◆ Instruction ◆
The records that follow must be reproduced in full, exactly as written.

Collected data
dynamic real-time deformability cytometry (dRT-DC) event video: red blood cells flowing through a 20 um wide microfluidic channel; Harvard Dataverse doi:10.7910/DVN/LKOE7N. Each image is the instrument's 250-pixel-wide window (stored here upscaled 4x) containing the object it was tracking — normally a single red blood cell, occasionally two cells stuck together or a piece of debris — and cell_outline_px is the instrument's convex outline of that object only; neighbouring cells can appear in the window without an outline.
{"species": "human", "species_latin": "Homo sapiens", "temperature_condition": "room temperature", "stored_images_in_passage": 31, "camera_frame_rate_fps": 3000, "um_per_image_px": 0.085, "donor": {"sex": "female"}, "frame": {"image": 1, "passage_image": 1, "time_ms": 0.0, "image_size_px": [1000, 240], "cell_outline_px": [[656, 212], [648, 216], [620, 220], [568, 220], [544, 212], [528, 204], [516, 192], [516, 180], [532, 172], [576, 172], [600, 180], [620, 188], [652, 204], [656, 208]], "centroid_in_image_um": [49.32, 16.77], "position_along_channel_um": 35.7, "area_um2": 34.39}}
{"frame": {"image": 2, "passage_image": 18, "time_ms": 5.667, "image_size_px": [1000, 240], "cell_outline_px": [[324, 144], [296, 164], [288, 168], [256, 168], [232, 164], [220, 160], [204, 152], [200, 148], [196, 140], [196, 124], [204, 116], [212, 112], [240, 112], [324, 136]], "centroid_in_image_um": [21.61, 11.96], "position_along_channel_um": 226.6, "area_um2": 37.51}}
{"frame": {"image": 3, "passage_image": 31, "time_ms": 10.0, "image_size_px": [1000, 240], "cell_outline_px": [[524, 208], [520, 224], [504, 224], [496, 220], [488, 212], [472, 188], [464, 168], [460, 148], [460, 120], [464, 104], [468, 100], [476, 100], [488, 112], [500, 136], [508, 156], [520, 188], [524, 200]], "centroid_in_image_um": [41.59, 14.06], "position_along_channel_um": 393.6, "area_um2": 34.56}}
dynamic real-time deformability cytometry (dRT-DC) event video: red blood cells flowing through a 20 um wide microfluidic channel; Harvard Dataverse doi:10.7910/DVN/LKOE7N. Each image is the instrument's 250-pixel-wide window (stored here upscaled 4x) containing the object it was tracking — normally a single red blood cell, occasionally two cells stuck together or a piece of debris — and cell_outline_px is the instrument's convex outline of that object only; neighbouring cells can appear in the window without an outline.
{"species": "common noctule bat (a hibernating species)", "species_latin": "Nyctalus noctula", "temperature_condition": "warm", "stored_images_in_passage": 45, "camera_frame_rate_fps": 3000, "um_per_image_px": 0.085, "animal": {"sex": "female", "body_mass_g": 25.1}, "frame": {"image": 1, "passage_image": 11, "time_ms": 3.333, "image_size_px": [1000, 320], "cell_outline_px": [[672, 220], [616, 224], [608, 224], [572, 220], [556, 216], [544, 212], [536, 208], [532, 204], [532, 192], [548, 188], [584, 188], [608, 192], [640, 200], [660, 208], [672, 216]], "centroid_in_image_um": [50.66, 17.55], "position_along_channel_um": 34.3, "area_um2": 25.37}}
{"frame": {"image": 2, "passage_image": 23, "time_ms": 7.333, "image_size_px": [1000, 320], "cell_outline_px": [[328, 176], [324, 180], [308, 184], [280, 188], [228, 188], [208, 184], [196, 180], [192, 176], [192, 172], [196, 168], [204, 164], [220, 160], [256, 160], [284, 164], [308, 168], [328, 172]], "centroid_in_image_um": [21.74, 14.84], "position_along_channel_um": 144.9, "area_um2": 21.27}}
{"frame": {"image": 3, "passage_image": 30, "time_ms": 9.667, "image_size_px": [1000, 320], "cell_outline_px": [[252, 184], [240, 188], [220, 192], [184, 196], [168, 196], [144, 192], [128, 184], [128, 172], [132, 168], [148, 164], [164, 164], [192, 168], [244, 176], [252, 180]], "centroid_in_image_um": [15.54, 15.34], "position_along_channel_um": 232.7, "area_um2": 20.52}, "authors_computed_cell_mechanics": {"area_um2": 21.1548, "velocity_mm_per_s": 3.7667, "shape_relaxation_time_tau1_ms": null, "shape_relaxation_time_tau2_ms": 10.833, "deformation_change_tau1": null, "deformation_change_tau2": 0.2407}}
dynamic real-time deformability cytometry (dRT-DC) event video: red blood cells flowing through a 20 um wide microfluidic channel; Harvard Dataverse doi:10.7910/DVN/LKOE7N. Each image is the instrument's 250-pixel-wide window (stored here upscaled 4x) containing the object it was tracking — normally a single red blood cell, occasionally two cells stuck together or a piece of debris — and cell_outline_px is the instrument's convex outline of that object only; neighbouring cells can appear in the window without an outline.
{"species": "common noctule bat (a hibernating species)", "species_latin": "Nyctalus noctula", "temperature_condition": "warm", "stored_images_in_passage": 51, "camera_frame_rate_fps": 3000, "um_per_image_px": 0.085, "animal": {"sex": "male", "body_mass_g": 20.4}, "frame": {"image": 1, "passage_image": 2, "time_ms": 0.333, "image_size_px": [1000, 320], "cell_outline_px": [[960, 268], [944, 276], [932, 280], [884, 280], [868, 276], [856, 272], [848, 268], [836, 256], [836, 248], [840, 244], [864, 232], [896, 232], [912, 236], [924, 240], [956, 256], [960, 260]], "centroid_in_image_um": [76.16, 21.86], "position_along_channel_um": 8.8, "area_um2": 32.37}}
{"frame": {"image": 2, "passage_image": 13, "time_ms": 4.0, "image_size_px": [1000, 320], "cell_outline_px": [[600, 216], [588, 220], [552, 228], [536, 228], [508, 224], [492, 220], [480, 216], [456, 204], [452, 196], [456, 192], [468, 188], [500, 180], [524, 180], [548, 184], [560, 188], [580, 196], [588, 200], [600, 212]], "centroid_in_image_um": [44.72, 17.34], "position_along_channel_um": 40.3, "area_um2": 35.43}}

◆ Exercise output ◆
dynamic real-time deformability cytometry (dRT-DC) event video: red blood cells flowing through a 20 um wide microfluidic channel; Harvard Dataverse doi:10.7910/DVN/LKOE7N. Each image is the instrument's 250-pixel-wide window (stored here upscaled 4x) containing the object it was tracking — normally a single red blood cell, occasionally two cells stuck together or a piece of debris — and cell_outline_px is the instrument's convex outline of that object only; neighbouring cells can appear in the window without an outline.
{"species": "human", "species_latin": "Homo sapiens", "temperature_condition": "room temperature", "stored_images_in_passage": 31, "camera_frame_rate_fps": 3000, "um_per_image_px": 0.085, "donor": {"sex": "female"}, "frame": {"image": 1, "passage_image": 1, "time_ms": 0.0, "image_size_px": [1000, 240], "cell_outline_px": [[656, 212], [648, 216], [620, 220], [568, 220], [544, 212], [528, 204], [516, 192], [516, 180], [532, 172], [576, 172], [600, 180], [620, 188], [652, 204], [656, 208]], "centroid_in_image_um": [49.32, 16.77], "position_along_channel_um": 35.7, "area_um2": 34.39}}
{"frame": {"image": 2, "passage_image": 18, "time_ms": 5.667, "image_size_px": [1000, 240], "cell_outline_px": [[324, 144], [296, 164], [288, 168], [256, 168], [232, 164], [220, 160], [204, 152], [200, 148], [196, 140], [196, 124], [204, 116], [212, 112], [240, 112], [324, 136]], "centroid_in_image_um": [21.61, 11.96], "position_along_channel_um": 226.6, "area_um2": 37.51}}
{"frame": {"image": 3, "passage_image": 31, "time_ms": 10.0, "image_size_px": [1000, 240], "cell_outline_px": [[524, 208], [520, 224], [504, 224], [496, 220], [488, 212], [472, 188], [464, 168], [460, 148], [460, 120], [464, 104], [468, 100], [476, 100], [488, 112], [500, 136], [508, 156], [520, 188], [524, 200]], "centroid_in_image_um": [41.59, 14.06], "position_along_channel_um": 393.6, "area_um2": 34.56}}
dynamic real-time deformability cytometry (dRT-DC) event video: red blood cells flowing through a 20 um wide microfluidic channel; Harvard Dataverse doi:10.7910/DVN/LKOE7N. Each image is the instrument's 250-pixel-wide window (stored here upscaled 4x) containing the object it was tracking — normally a single red blood cell, occasionally two cells stuck together or a piece of debris — and cell_outline_px is the instrument's convex outline of that object only; neighbouring cells can appear in the window without an outline.
{"species": "common noctule bat (a hibernating species)", "species_latin": "Nyctalus noctula", "temperature_condition": "warm", "stored_images_in_passage": 45, "camera_frame_rate_fps": 3000, "um_per_image_px": 0.085, "animal": {"sex": "female", "body_mass_g": 25.1}, "frame": {"image": 1, "passage_image": 11, "time_ms": 3.333, "image_size_px": [1000, 320], "cell_outline_px": [[672, 220], [616, 224], [608, 224], [572, 220], [556, 216], [544, 212], [536, 208], [532, 204], [532, 192], [548, 188], [584, 188], [608, 192], [640, 200], [660, 208], [672, 216]], "centroid_in_image_um": [50.66, 17.55], "position_along_channel_um": 34.3, "area_um2": 25.37}}
{"frame": {"image": 2, "passage_image": 23, "time_ms": 7.333, "image_size_px": [1000, 320], "cell_outline_px": [[328, 176], [324, 180], [308, 184], [280, 188], [228, 188], [208, 184], [196, 180], [192, 176], [192, 172], [196, 168], [204, 164], [220, 160], [256, 160], [284, 164], [308, 168], [328, 172]], "centroid_in_image_um": [21.74, 14.84], "position_along_channel_um": 144.9, "area_um2": 21.27}}
{"frame": {"image": 3, "passage_image": 30, "time_ms": 9.667, "image_size_px": [1000, 320], "cell_outline_px": [[252, 184], [240, 188], [220, 192], [184, 196], [168, 196], [144, 192], [128, 184], [128, 172], [132, 168], [148, 164], [164, 164], [192, 168], [244, 176], [252, 180]], "centroid_in_image_um": [15.54, 15.34], "position_along_channel_um": 232.7, "area_um2": 20.52}, "authors_computed_cell_mechanics": {"area_um2": 21.1548, "velocity_mm_per_s": 3.7667, "shape_relaxation_time_tau1_ms": null, "shape_relaxation_time_tau2_ms": 10.833, "deformation_change_tau1": null, "deformation_change_tau2": 0.2407}}
dynamic real-time deformability cytometry (dRT-DC) event video: red blood cells flowing through a 20 um wide microfluidic channel; Harvard Dataverse doi:10.7910/DVN/LKOE7N. Each image is the instrument's 250-pixel-wide window (stored here upscaled 4x) containing the object it was tracking — normally a single red blood cell, occasionally two cells stuck together or a piece of debris — and cell_outline_px is the instrument's convex outline of that object only; neighbouring cells can appear in the window without an outline.
{"species": "common noctule bat (a hibernating species)", "species_latin": "Nyctalus noctula", "temperature_condition": "warm", "stored_images_in_passage": 51, "camera_frame_rate_fps": 3000, "um_per_image_px": 0.085, "animal": {"sex": "male", "body_mass_g": 20.4}, "frame": {"image": 1, "passage_image": 2, "time_ms": 0.333, "image_size_px": [1000, 320], "cell_outline_px": [[960, 268], [944, 276], [932, 280], [884, 280], [868, 276], [856, 272], [848, 268], [836, 256], [836, 248], [840, 244], [864, 232], [896, 232], [912, 236], [924, 240], [956, 256], [960, 260]], "centroid_in_image_um": [76.16, 21.86], "position_along_channel_um": 8.8, "area_um2": 32.37}}
{"frame": {"image": 2, "passage_image": 13, "time_ms": 4.0, "image_size_px": [1000, 320], "cell_outline_px": [[600, 216], [588, 220], [552, 228], [536, 228], [508, 224], [492, 220], [480, 216], [456, 204], [452, 196], [456, 192], [468, 188], [500, 180], [524, 180], [548, 184], [560, 188], [580, 196], [588, 200], [600, 212]], "centroid_in_image_um": [44.72, 17.34], "position_along_channel_um": 40.3, "area_um2": 35.43}}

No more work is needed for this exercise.